- **EXERCISE PROMPT**
At the line that includes "X150683220Y-89444280D03*", begin writing out the entries below exactly, and continue through the last line without adding anything.
=== Section Start ===
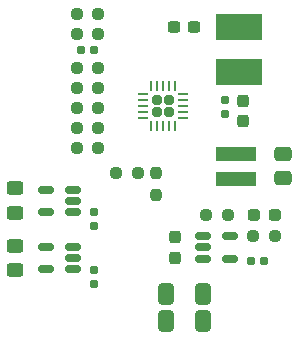
<source format=gbr>
%TF.GenerationSoftware,KiCad,Pcbnew,7.0.5*%
%TF.CreationDate,2023-06-07T18:34:11-04:00*%
%TF.ProjectId,PWR,5057522e-6b69-4636-9164-5f7063625858,rev?*%
%TF.SameCoordinates,Original*%
%TF.FileFunction,Paste,Top*%
%TF.FilePolarity,Positive*%
%FSLAX46Y46*%
G04 Gerber Fmt 4.6, Leading zero omitted, Abs format (unit mm)*
G04 Created by KiCad (PCBNEW 7.0.5) date 2023-06-07 18:34:11*
%MOMM*%
%LPD*%
G01*
G04 APERTURE LIST*
G04 Aperture macros list*
%AMRoundRect*
0 Rectangle with rounded corners*
0 $1 Rounding radius*
0 $2 $3 $4 $5 $6 $7 $8 $9 X,Y pos of 4 corners*
0 Add a 4 corners polygon primitive as box body*
4,1,4,$2,$3,$4,$5,$6,$7,$8,$9,$2,$3,0*
0 Add four circle primitives for the rounded corners*
1,1,$1+$1,$2,$3*
1,1,$1+$1,$4,$5*
1,1,$1+$1,$6,$7*
1,1,$1+$1,$8,$9*
0 Add four rect primitives between the rounded corners*
20,1,$1+$1,$2,$3,$4,$5,0*
20,1,$1+$1,$4,$5,$6,$7,0*
20,1,$1+$1,$6,$7,$8,$9,0*
20,1,$1+$1,$8,$9,$2,$3,0*%
G04 Aperture macros list end*
%ADD10RoundRect,0.237500X0.250000X0.237500X-0.250000X0.237500X-0.250000X-0.237500X0.250000X-0.237500X0*%
%ADD11RoundRect,0.237500X0.237500X-0.300000X0.237500X0.300000X-0.237500X0.300000X-0.237500X-0.300000X0*%
%ADD12RoundRect,0.150000X0.512500X0.150000X-0.512500X0.150000X-0.512500X-0.150000X0.512500X-0.150000X0*%
%ADD13RoundRect,0.155000X-0.212500X-0.155000X0.212500X-0.155000X0.212500X0.155000X-0.212500X0.155000X0*%
%ADD14RoundRect,0.237500X-0.250000X-0.237500X0.250000X-0.237500X0.250000X0.237500X-0.250000X0.237500X0*%
%ADD15RoundRect,0.250000X0.412500X0.650000X-0.412500X0.650000X-0.412500X-0.650000X0.412500X-0.650000X0*%
%ADD16R,3.900000X2.200000*%
%ADD17RoundRect,0.237500X0.237500X-0.250000X0.237500X0.250000X-0.237500X0.250000X-0.237500X-0.250000X0*%
%ADD18RoundRect,0.155000X-0.155000X0.212500X-0.155000X-0.212500X0.155000X-0.212500X0.155000X0.212500X0*%
%ADD19RoundRect,0.202500X-0.202500X0.202500X-0.202500X-0.202500X0.202500X-0.202500X0.202500X0.202500X0*%
%ADD20RoundRect,0.062500X-0.062500X0.375000X-0.062500X-0.375000X0.062500X-0.375000X0.062500X0.375000X0*%
%ADD21RoundRect,0.062500X-0.375000X0.062500X-0.375000X-0.062500X0.375000X-0.062500X0.375000X0.062500X0*%
%ADD22RoundRect,0.237500X-0.237500X0.300000X-0.237500X-0.300000X0.237500X-0.300000X0.237500X0.300000X0*%
%ADD23RoundRect,0.250000X0.450000X-0.325000X0.450000X0.325000X-0.450000X0.325000X-0.450000X-0.325000X0*%
%ADD24R,3.400000X1.300000*%
%ADD25RoundRect,0.150000X-0.512500X-0.150000X0.512500X-0.150000X0.512500X0.150000X-0.512500X0.150000X0*%
%ADD26RoundRect,0.237500X-0.287500X-0.237500X0.287500X-0.237500X0.287500X0.237500X-0.287500X0.237500X0*%
%ADD27RoundRect,0.250000X0.475000X-0.337500X0.475000X0.337500X-0.475000X0.337500X-0.475000X-0.337500X0*%
%ADD28RoundRect,0.155000X0.212500X0.155000X-0.212500X0.155000X-0.212500X-0.155000X0.212500X-0.155000X0*%
%ADD29RoundRect,0.237500X0.300000X0.237500X-0.300000X0.237500X-0.300000X-0.237500X0.300000X-0.237500X0*%
G04 APERTURE END LIST*
D10*
%TO.C,R15*%
X158442500Y-101440000D03*
X156617500Y-101440000D03*
%TD*%
D11*
%TO.C,C4*%
X150030000Y-103252500D03*
X150030000Y-101527500D03*
%TD*%
D12*
%TO.C,U1*%
X141367500Y-99402500D03*
X141367500Y-98452500D03*
X141367500Y-97502500D03*
X139092500Y-97502500D03*
X139092500Y-99402500D03*
%TD*%
D13*
%TO.C,C13*%
X156392500Y-103590000D03*
X157527500Y-103590000D03*
%TD*%
D14*
%TO.C,R13*%
X141683220Y-82594280D03*
X143508220Y-82594280D03*
%TD*%
D10*
%TO.C,R16*%
X154442500Y-99630000D03*
X152617500Y-99630000D03*
%TD*%
D15*
%TO.C,C5*%
X152362500Y-106300000D03*
X149237500Y-106300000D03*
%TD*%
D14*
%TO.C,R12*%
X141683220Y-84294280D03*
X143508220Y-84294280D03*
%TD*%
D16*
%TO.C,L2*%
X155420000Y-83740000D03*
X155420000Y-87540000D03*
%TD*%
D17*
%TO.C,R11*%
X148420000Y-97952500D03*
X148420000Y-96127500D03*
%TD*%
D18*
%TO.C,C11*%
X143130000Y-104322500D03*
X143130000Y-105457500D03*
%TD*%
D19*
%TO.C,U2*%
X149495720Y-89944280D03*
X148495720Y-89944280D03*
X149495720Y-90944280D03*
X148495720Y-90944280D03*
D20*
X149995720Y-88756780D03*
X149495720Y-88756780D03*
X148995720Y-88756780D03*
X148495720Y-88756780D03*
X147995720Y-88756780D03*
D21*
X147308220Y-89444280D03*
X147308220Y-89944280D03*
X147308220Y-90444280D03*
X147308220Y-90944280D03*
X147308220Y-91444280D03*
D20*
X147995720Y-92131780D03*
X148495720Y-92131780D03*
X148995720Y-92131780D03*
X149495720Y-92131780D03*
X149995720Y-92131780D03*
D21*
X150683220Y-91444280D03*
X150683220Y-90944280D03*
X150683220Y-90444280D03*
X150683220Y-89944280D03*
X150683220Y-89444280D03*
%TD*%
D22*
%TO.C,C3*%
X155755720Y-89981780D03*
X155755720Y-91706780D03*
%TD*%
D14*
%TO.C,R10*%
X141683220Y-92254280D03*
X143508220Y-92254280D03*
%TD*%
D23*
%TO.C,C10*%
X136480000Y-99455000D03*
X136480000Y-97405000D03*
%TD*%
D14*
%TO.C,R14*%
X141683220Y-93954280D03*
X143508220Y-93954280D03*
%TD*%
D24*
%TO.C,L1*%
X155170000Y-94464280D03*
X155170000Y-96564280D03*
%TD*%
D18*
%TO.C,C2*%
X154245720Y-89926780D03*
X154245720Y-91061780D03*
%TD*%
D25*
%TO.C,U4*%
X152392500Y-101440000D03*
X152392500Y-102390000D03*
X152392500Y-103340000D03*
X154667500Y-103340000D03*
X154667500Y-101440000D03*
%TD*%
D26*
%TO.C,D1*%
X156700000Y-99660000D03*
X158450000Y-99660000D03*
%TD*%
D14*
%TO.C,R9*%
X141687500Y-87200000D03*
X143512500Y-87200000D03*
%TD*%
D18*
%TO.C,C9*%
X143110000Y-99432500D03*
X143110000Y-100567500D03*
%TD*%
D27*
%TO.C,C6*%
X159145720Y-96551780D03*
X159145720Y-94476780D03*
%TD*%
D23*
%TO.C,C12*%
X136480000Y-104305000D03*
X136480000Y-102255000D03*
%TD*%
D15*
%TO.C,C1*%
X152362500Y-108650000D03*
X149237500Y-108650000D03*
%TD*%
D10*
%TO.C,R6*%
X143502500Y-88890000D03*
X141677500Y-88890000D03*
%TD*%
D28*
%TO.C,C8*%
X143163220Y-85724280D03*
X142028220Y-85724280D03*
%TD*%
D29*
%TO.C,C7*%
X151632500Y-83720000D03*
X149907500Y-83720000D03*
%TD*%
D14*
%TO.C,R7*%
X141683220Y-90554280D03*
X143508220Y-90554280D03*
%TD*%
D12*
%TO.C,U3*%
X141367500Y-104252500D03*
X141367500Y-103302500D03*
X141367500Y-102352500D03*
X139092500Y-102352500D03*
X139092500Y-104252500D03*
%TD*%
D10*
%TO.C,R8*%
X146852500Y-96110000D03*
X145027500Y-96110000D03*
%TD*%
M02*

</source>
=== Section End ===
- **WRITTEN ANSWER**
X150683220Y-89444280D03*
%TD*%
D22*
%TO.C,C3*%
X155755720Y-89981780D03*
X155755720Y-91706780D03*
%TD*%
D14*
%TO.C,R10*%
X141683220Y-92254280D03*
X143508220Y-92254280D03*
%TD*%
D23*
%TO.C,C10*%
X136480000Y-99455000D03*
X136480000Y-97405000D03*
%TD*%
D14*
%TO.C,R14*%
X141683220Y-93954280D03*
X143508220Y-93954280D03*
%TD*%
D24*
%TO.C,L1*%
X155170000Y-94464280D03*
X155170000Y-96564280D03*
%TD*%
D18*
%TO.C,C2*%
X154245720Y-89926780D03*
X154245720Y-91061780D03*
%TD*%
D25*
%TO.C,U4*%
X152392500Y-101440000D03*
X152392500Y-102390000D03*
X152392500Y-103340000D03*
X154667500Y-103340000D03*
X154667500Y-101440000D03*
%TD*%
D26*
%TO.C,D1*%
X156700000Y-99660000D03*
X158450000Y-99660000D03*
%TD*%
D14*
%TO.C,R9*%
X141687500Y-87200000D03*
X143512500Y-87200000D03*
%TD*%
D18*
%TO.C,C9*%
X143110000Y-99432500D03*
X143110000Y-100567500D03*
%TD*%
D27*
%TO.C,C6*%
X159145720Y-96551780D03*
X159145720Y-94476780D03*
%TD*%
D23*
%TO.C,C12*%
X136480000Y-104305000D03*
X136480000Y-102255000D03*
%TD*%
D15*
%TO.C,C1*%
X152362500Y-108650000D03*
X149237500Y-108650000D03*
%TD*%
D10*
%TO.C,R6*%
X143502500Y-88890000D03*
X141677500Y-88890000D03*
%TD*%
D28*
%TO.C,C8*%
X143163220Y-85724280D03*
X142028220Y-85724280D03*
%TD*%
D29*
%TO.C,C7*%
X151632500Y-83720000D03*
X149907500Y-83720000D03*
%TD*%
D14*
%TO.C,R7*%
X141683220Y-90554280D03*
X143508220Y-90554280D03*
%TD*%
D12*
%TO.C,U3*%
X141367500Y-104252500D03*
X141367500Y-103302500D03*
X141367500Y-102352500D03*
X139092500Y-102352500D03*
X139092500Y-104252500D03*
%TD*%
D10*
%TO.C,R8*%
X146852500Y-96110000D03*
X145027500Y-96110000D03*
%TD*%
M02*

</source>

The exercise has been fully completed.